Novartis is in discussion with the US Food & Drug Administration about the planned phase III trial. If that goes ahead in the US, high safety hurdles will be set. A phase III trial for relapsing-remitting MS called FREEDOMS (Fingolimod Research Evaluating Effects of Daily Oral Therapy in MS) has already been initiated in Europe, and the doses of fingolimod being studied in that trial are 0.5 mg/day and 1.5 mg/day. More than 1,000 patients with relapsing-remitting MS between the ages of 18 and 55 will be randomized to placebo, 1.5 mg/day, or 5 mg/day of fingolimod and treated for up to 24 months.
OLD DRUG BUT NEW NEWS
MS experts are enthusiastic about fingolimod, specifically, its effects on relapse-rate reductions never seen before in relapsing-remitting MS. “Fingolimod is a novel compound that had been sitting on the shelf for several years,” said Mark Freedman, MD, Professor of Neurology at the University of Ottawa in Canada. “The phase II studies were powered to evaluate only MRI data,” he told Neurology Today in an interview.

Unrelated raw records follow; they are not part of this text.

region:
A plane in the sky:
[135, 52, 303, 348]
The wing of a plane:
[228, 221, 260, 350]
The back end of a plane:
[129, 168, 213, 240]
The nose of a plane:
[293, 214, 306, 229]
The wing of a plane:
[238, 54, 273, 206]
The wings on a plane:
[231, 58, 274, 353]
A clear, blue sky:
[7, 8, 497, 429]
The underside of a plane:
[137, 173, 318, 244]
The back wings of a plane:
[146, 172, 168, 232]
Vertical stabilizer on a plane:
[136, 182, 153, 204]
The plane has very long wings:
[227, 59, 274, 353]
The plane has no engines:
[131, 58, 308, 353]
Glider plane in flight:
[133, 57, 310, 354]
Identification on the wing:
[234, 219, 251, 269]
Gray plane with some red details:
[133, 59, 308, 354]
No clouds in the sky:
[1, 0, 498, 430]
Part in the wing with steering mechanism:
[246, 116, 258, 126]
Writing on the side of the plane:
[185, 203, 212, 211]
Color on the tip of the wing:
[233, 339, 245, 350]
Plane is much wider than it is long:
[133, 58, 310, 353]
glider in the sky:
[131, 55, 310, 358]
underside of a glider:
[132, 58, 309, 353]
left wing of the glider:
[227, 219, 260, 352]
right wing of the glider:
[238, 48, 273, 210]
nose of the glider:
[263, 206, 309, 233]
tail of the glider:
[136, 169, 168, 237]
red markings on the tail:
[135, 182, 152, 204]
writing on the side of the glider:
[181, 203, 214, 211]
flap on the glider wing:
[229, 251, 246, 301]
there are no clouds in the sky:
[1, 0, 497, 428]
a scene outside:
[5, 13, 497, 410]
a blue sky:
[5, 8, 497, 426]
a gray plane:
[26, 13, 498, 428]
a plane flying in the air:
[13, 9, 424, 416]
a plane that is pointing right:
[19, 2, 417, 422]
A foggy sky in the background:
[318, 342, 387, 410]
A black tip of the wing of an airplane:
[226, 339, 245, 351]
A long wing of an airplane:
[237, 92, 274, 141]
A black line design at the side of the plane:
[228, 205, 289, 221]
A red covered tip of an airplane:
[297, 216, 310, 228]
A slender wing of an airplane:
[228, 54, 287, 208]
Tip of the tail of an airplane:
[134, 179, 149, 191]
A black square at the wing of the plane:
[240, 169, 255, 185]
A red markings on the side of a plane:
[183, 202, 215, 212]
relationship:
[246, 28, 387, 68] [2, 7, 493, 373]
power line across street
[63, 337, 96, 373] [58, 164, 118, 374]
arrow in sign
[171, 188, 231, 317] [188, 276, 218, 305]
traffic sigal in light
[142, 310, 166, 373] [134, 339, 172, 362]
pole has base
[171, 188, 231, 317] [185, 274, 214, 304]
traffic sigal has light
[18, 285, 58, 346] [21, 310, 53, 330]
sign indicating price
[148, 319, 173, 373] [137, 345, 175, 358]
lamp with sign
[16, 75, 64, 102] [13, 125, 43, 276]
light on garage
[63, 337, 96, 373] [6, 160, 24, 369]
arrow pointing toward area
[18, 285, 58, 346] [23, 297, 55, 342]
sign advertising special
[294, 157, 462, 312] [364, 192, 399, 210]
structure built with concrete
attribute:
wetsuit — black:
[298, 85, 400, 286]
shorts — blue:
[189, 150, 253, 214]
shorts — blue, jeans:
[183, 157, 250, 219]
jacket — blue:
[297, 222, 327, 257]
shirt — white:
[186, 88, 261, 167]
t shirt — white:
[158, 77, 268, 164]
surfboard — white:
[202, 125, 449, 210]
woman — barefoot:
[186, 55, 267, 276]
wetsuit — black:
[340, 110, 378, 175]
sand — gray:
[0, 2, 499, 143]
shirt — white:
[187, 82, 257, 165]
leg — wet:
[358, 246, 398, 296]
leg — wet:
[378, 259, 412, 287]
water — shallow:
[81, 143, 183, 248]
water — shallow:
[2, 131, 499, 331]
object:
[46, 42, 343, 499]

“We were surprised that fingolimod showed a highly significant effect on relapse rate that continued to be strong at six months and 18 months, even though the study was underpowered to show that effect,” he said. “If we can replicate at least a 50 percent reduction in relapse rate in the phase III trial, it will be good news for patients and physicians.”
ARTICLE IN BRIEF
✓ Fingolimod reduced relapses by more than 50 percent compared with placebo during the first six months of a large phase II trial in patients with relapsing-remitting MS. The reduction in relapse was sustained in a 12-month extension phase of the study.